Render the stretch from the start of the records below through the line containing "order: Coleoptera" as a numbered list, omitting any blank lines.

**********

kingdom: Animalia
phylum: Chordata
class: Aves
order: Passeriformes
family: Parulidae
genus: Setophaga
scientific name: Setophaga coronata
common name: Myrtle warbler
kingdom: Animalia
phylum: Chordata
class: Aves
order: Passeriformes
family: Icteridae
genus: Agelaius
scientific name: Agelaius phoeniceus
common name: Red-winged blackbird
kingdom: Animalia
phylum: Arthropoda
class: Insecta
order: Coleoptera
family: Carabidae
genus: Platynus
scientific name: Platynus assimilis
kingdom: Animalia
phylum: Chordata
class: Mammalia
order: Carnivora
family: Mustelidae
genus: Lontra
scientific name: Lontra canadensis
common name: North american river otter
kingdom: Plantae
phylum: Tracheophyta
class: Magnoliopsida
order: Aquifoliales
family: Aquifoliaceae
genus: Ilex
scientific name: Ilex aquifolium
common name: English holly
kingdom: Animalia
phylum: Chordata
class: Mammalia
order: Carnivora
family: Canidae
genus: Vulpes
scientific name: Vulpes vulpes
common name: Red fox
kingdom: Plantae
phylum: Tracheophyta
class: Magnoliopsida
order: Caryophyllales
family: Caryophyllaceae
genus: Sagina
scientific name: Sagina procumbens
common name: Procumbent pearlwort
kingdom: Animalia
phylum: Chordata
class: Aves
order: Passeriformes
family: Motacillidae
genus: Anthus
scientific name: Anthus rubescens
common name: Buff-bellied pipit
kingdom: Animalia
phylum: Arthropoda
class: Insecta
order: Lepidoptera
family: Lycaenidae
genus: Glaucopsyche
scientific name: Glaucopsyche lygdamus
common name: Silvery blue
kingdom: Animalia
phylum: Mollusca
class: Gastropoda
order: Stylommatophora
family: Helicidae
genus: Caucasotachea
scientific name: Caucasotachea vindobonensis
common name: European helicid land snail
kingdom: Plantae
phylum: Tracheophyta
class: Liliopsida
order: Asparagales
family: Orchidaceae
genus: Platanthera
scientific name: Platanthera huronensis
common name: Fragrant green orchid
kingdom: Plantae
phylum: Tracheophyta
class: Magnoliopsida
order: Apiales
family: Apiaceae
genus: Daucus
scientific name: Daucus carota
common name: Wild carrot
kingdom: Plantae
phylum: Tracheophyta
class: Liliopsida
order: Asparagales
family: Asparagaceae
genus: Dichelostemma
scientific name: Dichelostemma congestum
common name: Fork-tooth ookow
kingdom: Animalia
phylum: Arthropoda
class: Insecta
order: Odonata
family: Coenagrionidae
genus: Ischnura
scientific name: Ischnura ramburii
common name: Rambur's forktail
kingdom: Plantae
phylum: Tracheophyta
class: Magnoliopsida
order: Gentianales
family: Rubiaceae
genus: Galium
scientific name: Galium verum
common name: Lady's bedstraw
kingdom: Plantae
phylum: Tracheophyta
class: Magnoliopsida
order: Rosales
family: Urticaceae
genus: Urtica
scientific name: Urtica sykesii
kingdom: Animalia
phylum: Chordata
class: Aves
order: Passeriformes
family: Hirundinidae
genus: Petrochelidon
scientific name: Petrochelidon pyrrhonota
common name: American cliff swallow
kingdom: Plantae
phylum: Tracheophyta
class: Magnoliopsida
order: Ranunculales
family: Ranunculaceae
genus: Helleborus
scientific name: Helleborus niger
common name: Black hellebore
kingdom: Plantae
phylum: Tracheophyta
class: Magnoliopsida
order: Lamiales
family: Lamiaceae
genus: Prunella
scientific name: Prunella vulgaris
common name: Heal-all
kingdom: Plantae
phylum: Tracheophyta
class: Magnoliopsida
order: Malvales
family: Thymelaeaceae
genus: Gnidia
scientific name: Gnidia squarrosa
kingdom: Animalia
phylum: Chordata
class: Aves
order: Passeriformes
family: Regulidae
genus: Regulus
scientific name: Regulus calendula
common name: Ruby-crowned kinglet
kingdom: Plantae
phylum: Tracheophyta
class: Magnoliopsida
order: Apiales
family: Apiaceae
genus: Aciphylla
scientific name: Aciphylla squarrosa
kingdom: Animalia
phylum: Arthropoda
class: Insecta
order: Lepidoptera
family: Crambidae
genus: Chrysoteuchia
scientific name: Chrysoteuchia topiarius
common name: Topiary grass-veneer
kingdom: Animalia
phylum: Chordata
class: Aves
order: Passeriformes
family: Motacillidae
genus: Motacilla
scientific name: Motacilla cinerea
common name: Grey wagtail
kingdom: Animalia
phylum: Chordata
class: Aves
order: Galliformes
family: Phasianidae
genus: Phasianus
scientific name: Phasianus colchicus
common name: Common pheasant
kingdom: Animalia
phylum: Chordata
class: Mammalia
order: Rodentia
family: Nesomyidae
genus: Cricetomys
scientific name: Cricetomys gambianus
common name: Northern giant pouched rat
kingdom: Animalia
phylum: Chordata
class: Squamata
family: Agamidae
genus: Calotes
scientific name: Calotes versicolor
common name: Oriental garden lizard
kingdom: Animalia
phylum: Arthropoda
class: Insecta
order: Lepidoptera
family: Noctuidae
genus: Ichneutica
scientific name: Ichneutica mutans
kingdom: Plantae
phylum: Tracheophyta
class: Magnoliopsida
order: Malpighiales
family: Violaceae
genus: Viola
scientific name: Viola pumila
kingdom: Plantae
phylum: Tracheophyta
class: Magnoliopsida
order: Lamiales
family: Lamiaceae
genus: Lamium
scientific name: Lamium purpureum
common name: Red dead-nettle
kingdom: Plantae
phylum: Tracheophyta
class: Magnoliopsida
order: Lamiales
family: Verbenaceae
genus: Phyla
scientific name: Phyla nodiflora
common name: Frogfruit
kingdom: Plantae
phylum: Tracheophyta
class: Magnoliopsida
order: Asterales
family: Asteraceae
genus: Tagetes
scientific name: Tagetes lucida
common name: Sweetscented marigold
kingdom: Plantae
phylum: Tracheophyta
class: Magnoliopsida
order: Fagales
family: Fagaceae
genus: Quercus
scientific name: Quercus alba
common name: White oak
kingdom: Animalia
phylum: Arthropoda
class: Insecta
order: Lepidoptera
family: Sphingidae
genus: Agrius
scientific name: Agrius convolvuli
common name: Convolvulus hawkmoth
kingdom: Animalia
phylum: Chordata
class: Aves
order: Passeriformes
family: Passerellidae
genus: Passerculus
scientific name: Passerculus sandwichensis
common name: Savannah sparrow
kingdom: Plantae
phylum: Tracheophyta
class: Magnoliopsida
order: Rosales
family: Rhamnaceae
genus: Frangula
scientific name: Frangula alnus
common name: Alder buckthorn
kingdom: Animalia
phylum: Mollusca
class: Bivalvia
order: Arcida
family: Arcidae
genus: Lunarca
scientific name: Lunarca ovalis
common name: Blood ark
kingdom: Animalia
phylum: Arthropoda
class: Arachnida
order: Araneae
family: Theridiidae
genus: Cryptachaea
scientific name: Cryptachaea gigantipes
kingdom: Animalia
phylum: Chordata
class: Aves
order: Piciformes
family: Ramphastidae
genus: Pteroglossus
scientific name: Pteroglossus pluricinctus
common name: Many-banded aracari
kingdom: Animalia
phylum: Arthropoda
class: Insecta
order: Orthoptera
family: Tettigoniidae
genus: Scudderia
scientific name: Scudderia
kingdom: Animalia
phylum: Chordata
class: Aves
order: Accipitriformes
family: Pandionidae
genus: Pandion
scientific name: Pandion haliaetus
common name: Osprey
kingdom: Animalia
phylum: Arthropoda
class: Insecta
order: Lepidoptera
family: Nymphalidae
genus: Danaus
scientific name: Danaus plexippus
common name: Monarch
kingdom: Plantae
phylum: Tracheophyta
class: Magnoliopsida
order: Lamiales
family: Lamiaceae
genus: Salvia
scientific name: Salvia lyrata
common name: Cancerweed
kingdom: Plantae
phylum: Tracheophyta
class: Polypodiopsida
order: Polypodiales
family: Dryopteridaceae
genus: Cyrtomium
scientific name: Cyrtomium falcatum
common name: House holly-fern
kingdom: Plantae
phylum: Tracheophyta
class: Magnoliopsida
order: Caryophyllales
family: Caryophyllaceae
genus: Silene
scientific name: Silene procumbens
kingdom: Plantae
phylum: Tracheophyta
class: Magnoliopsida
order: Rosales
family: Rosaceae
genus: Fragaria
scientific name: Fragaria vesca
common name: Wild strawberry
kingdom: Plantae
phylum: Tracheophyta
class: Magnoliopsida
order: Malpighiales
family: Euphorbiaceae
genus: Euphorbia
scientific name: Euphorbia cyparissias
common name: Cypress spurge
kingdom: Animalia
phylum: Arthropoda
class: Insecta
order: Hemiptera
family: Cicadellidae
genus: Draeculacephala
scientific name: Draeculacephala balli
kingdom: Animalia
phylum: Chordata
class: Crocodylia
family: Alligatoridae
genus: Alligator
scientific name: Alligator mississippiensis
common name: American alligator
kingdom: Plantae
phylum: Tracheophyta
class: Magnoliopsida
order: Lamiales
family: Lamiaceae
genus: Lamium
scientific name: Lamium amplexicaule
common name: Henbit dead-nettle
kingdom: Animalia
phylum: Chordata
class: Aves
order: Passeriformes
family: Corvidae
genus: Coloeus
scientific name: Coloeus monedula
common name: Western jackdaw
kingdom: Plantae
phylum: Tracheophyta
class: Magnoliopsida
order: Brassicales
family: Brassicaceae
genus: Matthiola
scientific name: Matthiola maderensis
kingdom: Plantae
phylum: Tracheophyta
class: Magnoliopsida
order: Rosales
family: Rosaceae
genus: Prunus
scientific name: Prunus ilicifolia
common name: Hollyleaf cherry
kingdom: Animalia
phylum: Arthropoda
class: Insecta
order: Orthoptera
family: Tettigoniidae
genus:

**********

**CORRECT RESULT**.
1. kingdom: Animalia
2. phylum: Chordata
3. class: Aves
4. order: Passeriformes
5. family: Parulidae
6. genus: Setophaga
7. scientific name: Setophaga coronata
8. common name: Myrtle warbler
9. kingdom: Animalia
10. phylum: Chordata
11. class: Aves
12. order: Passeriformes
13. family: Icteridae
14. genus: Agelaius
15. scientific name: Agelaius phoeniceus
16. common name: Red-winged blackbird
17. kingdom: Animalia
18. phylum: Arthropoda
19. class: Insecta
20. order: Coleoptera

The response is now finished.